== Segment start ==
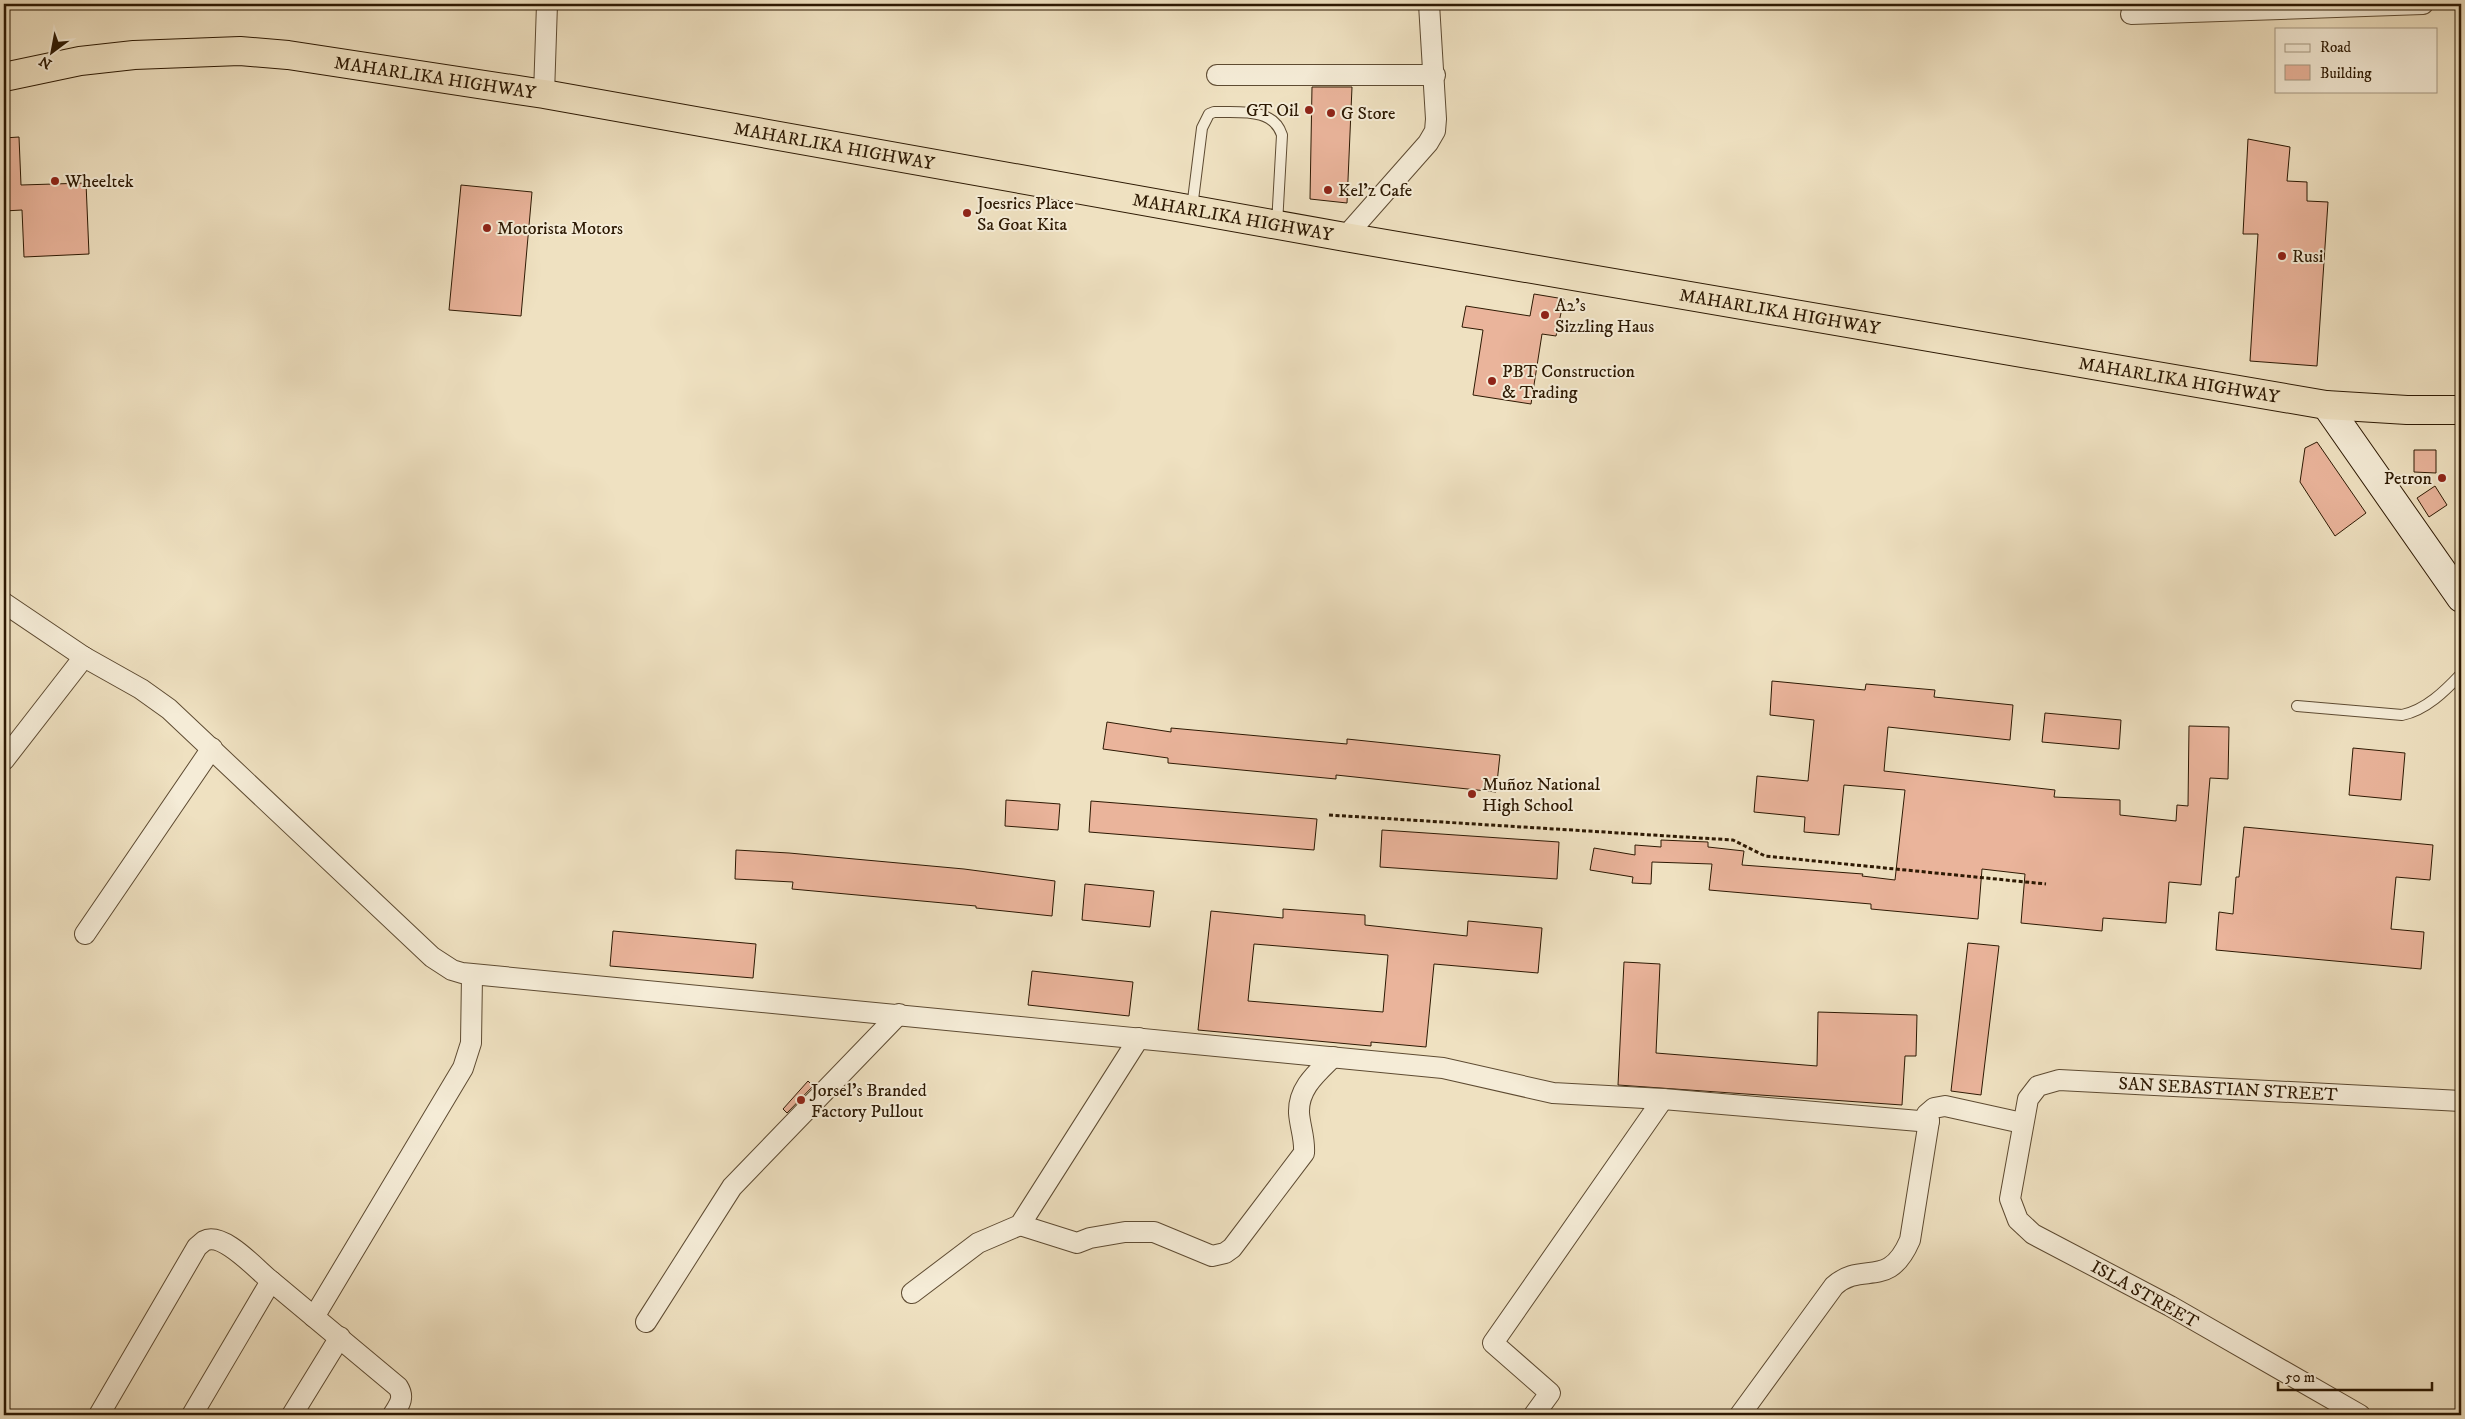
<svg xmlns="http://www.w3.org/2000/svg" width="2465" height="1419" font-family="'IM FELL DW Pica',serif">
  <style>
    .building { fill: #eab49b; stroke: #2d1903; fill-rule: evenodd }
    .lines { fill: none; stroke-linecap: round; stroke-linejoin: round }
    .lane-casing { stroke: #5e4b32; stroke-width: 12 }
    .street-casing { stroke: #5e4b32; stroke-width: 22 }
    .secondary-casing { stroke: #2d1903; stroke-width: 30 }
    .highway-casing { stroke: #2d1903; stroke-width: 30 }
    .path { stroke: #2d1903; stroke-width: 3; stroke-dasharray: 4 2.5; stroke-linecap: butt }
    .lane { stroke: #f5ecd7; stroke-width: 10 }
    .street { stroke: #f5ecd7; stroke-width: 20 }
    .secondary { stroke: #f5ecd7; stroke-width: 28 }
    .highway { stroke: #efe1c1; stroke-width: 28 }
    .poi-dot { fill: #8f2418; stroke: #f5ecd7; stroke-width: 2 }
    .labels { text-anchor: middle; stroke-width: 4; stroke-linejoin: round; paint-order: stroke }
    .street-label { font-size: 18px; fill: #2d1903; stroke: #f5ecd7 }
    .poi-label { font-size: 18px; fill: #2d1903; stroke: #f5ecd7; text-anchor: start }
  </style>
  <rect width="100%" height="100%" fill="#efe1c1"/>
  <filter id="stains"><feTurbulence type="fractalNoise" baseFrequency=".004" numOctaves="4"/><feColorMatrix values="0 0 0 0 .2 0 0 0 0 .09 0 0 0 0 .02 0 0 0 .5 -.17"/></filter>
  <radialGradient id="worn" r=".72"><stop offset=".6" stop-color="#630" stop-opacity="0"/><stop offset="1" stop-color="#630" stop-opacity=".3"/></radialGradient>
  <path class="building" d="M1312,87H1352L1347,203L1310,199Z
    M19,137L21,185L86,183L89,254L24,257L22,210L4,211V138Z
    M2248,139L2290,147L2287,181L2307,182V201L2328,202L2317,366L2250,361L2258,234H2243Z
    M461,185L532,192L521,316L449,310Z
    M1534,294L1564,299L1556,336L1542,334L1531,404L1473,395L1483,330L1462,327L1466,306L1530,316Z
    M2317,442L2366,513L2335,536L2300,482L2305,448Z
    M2414,450H2436V473L2414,472Z
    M2435,486L2447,505L2429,517L2417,498Z
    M1772,681L1865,690L1866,684L1935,690L1934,697L2013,705L2010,740L1888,727L1884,771L2055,790L2054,797L2120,800V815L2176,821L2177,805L2188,806L2189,726L2229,727L2228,779L2210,778L2201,885L2169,882L2166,923L2103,918L2102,931L2021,923L2025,874L1982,869L1978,919L1871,909V904L1709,890L1712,864L1652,862L1651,884L1632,883L1633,877L1590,870L1594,848L1635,855V845L1661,847V840L1708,842V847L1744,851L1742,865L1863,874L1862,876L1895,880L1905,790L1844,785L1839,835L1804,832L1805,817L1754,812L1757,776L1808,781L1814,720L1770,715Z
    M2045,713L2121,720L2119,749L2042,742Z
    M1107,722L1171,732V728L1347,744V739L1500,755L1496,792L1336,775V779L1168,763V758L1103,749Z
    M2353,748L2405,753L2401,800L2349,795Z
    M1006,800L1060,804L1058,830L1005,826Z
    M1091,801L1317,819L1314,850L1089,832Z
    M2244,827L2433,845L2430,880L2396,877L2391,929L2424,932L2421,969L2216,950L2219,912L2233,914L2236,877H2239Z
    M1382,830L1559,842L1557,879L1380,867Z
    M736,850L789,853L964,869L1055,881L1052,916L976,908V906L792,889L793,882L735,879Z
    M1085,884L1154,891L1150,927L1082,920Z
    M1283,909L1365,915V925L1467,936L1468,921L1542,928L1538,973L1434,964L1426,1047L1371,1042V1046L1198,1030L1211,911L1283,918ZM1254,944L1388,955L1383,1012L1248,1001Z
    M613,931L756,944L753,978L610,966Z
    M1968,943L1999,946L1981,1095L1951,1091Z
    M1624,962L1660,964L1656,1053L1817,1066L1818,1012L1917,1015L1916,1056H1905L1902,1105L1618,1085Z
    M1032,971L1133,982L1129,1016L1028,1005Z
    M808,1081L813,1086L787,1113L783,1109Z"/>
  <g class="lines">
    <defs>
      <path id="lane" d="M1192,208L1202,128L1209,114L1214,112C1239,113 1273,107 1282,135L1277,224
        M2297,706L2402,715C2426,710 2445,691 2461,674"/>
      <g id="street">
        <path d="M2131,14L2423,4"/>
        <path d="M1217,75H1435"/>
        <path d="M544,94L547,4"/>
        <path d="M1345,237L1428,143L1435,131L1436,119L1429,4"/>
        <path d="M4,603L84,657L141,689L169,709L432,957L452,970L462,973L1443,1068L1553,1093L1663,1099L1919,1121H1929L1927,1114L1934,1108L1945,1106L2022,1123"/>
        <path d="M4,760L84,657"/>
        <path d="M85,934L212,748"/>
        <path d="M1020,1225L1077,1243L1090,1238L1125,1232H1154L1212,1256L1225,1253L1232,1248L1304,1153C1305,1138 1300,1127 1299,1113C1298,1088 1317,1073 1333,1057"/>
        <path d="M912,1293L978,1243L1020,1225L1139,1038"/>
        <path d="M314,1317L463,1068L471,1043L472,975"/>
        <path d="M646,1322L732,1187L899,1014"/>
        <path d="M99,1415L197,1247L204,1241C223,1231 256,1269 271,1281"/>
        <path d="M192,1415L271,1281L398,1387C405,1398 399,1405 393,1415"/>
        <path d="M292,1415L340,1337"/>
        <path d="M1534,1415L1550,1393L1493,1343L1663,1099"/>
        <path d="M1740,1415L1834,1286C1863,1260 1888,1291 1910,1240L1929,1121"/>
        <path id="s1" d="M2360,1415L2170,1306L2033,1234L2018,1220L2010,1199L2028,1099L2038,1086L2059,1080L2461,1101"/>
      </g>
      <path id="secondary" d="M2326,405L2461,598"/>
      <g id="highway">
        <path id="s2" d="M4,77L80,61L134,55L240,51L288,55L544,94L1345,237L2326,405L2407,410H2461"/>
      </g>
    </defs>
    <use href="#lane" class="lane-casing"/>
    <use href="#street" class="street-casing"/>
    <use href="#secondary" class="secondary-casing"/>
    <use href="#highway" class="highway-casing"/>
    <path class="path" d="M1329,815L1733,840L1765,856L2046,884"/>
    <use href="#lane" class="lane"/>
    <use href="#street" class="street"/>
    <use href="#secondary" class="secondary"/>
    <use href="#highway" class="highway"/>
  </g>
  <g class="poi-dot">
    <circle cx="1309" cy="110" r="5"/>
    <circle cx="1331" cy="113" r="5"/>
    <circle cx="55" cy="181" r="5"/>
    <circle cx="1328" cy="190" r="5"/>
    <circle cx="967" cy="213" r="5"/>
    <circle cx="487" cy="228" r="5"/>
    <circle cx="2282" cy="256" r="5"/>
    <circle cx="1545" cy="315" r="5"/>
    <circle cx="1492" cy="381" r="5"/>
    <circle cx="2442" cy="478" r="5"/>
    <circle cx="1472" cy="794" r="5"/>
    <circle cx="801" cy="1100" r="5"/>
  </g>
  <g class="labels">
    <g class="street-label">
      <text dy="6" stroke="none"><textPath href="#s2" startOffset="435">MAHARLIKA HIGHWAY</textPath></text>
      <text dy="6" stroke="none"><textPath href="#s2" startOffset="840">MAHARLIKA HIGHWAY</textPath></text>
      <text dy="6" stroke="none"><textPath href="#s2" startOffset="1245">MAHARLIKA HIGHWAY</textPath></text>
      <text dy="6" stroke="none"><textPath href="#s2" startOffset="1800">MAHARLIKA HIGHWAY</textPath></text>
      <text dy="6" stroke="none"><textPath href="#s2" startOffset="2205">MAHARLIKA HIGHWAY</textPath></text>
      <text dy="6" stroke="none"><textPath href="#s1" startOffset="726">SAN SEBASTIAN STREET</textPath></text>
      <text transform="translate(2145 1294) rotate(29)" y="6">ISLA STREET</text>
    </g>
    <g class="poi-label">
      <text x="1299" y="116" text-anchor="end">GT Oil</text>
      <text x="1341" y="119">G Store</text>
      <text x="65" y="187">Wheeltek</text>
      <text x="1338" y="196">Kel’z Cafe</text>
      <text x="977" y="209">Joesrics Place<tspan x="977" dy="21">Sa Goat Kita</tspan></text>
      <text x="497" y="234">Motorista Motors</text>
      <text x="2292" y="262">Rusi</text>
      <text x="1555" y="311">A2’s<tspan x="1555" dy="21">Sizzling Haus</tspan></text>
      <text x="1502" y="377">PBT Construction<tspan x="1502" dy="21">&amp; Trading</tspan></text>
      <text x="2432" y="484" text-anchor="end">Petron</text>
      <text x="1482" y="790">Muñoz National<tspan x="1482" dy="21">High School</tspan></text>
      <text x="811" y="1096">Jorsel's Branded<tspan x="811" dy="21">Factory Pullout</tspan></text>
    </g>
  </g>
  <rect width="2465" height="1419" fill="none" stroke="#efe1c1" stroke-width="20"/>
  <rect x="5" y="5" width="2455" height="1409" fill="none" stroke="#2d1903" stroke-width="2.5"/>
  <rect x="10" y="10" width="2445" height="1399" fill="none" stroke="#2d1903"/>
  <rect x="2275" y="28" width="162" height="65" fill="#f5ecd7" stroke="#a59882"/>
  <rect x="2285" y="44" width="25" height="8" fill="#f5ecd7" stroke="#a59882"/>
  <text x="2320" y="52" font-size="15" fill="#2d1903">Road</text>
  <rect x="2285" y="65" width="25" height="15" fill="#eab49b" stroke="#a59882"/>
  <text x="2320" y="78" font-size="15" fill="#2d1903">Building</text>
  <g transform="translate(52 52) rotate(212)" stroke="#f5ecd7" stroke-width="4" paint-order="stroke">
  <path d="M0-4L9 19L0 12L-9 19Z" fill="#2d1903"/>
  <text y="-8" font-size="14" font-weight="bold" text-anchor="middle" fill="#2d1903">N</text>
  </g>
  <path d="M2278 1382v8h154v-8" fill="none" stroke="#2d1903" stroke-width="2.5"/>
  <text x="2285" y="1382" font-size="15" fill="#2d1903" stroke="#f5ecd7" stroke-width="4" paint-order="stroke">50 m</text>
  <rect width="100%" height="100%" filter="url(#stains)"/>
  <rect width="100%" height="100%" fill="url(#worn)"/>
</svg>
== Segment end ==
Task item: Please return all lines from the records that hold the word "labels".

Answer to this problem:
    .labels { text-anchor: middle; stroke-width: 4; stroke-linejoin: round; paint-order: stroke }
  <g class="labels">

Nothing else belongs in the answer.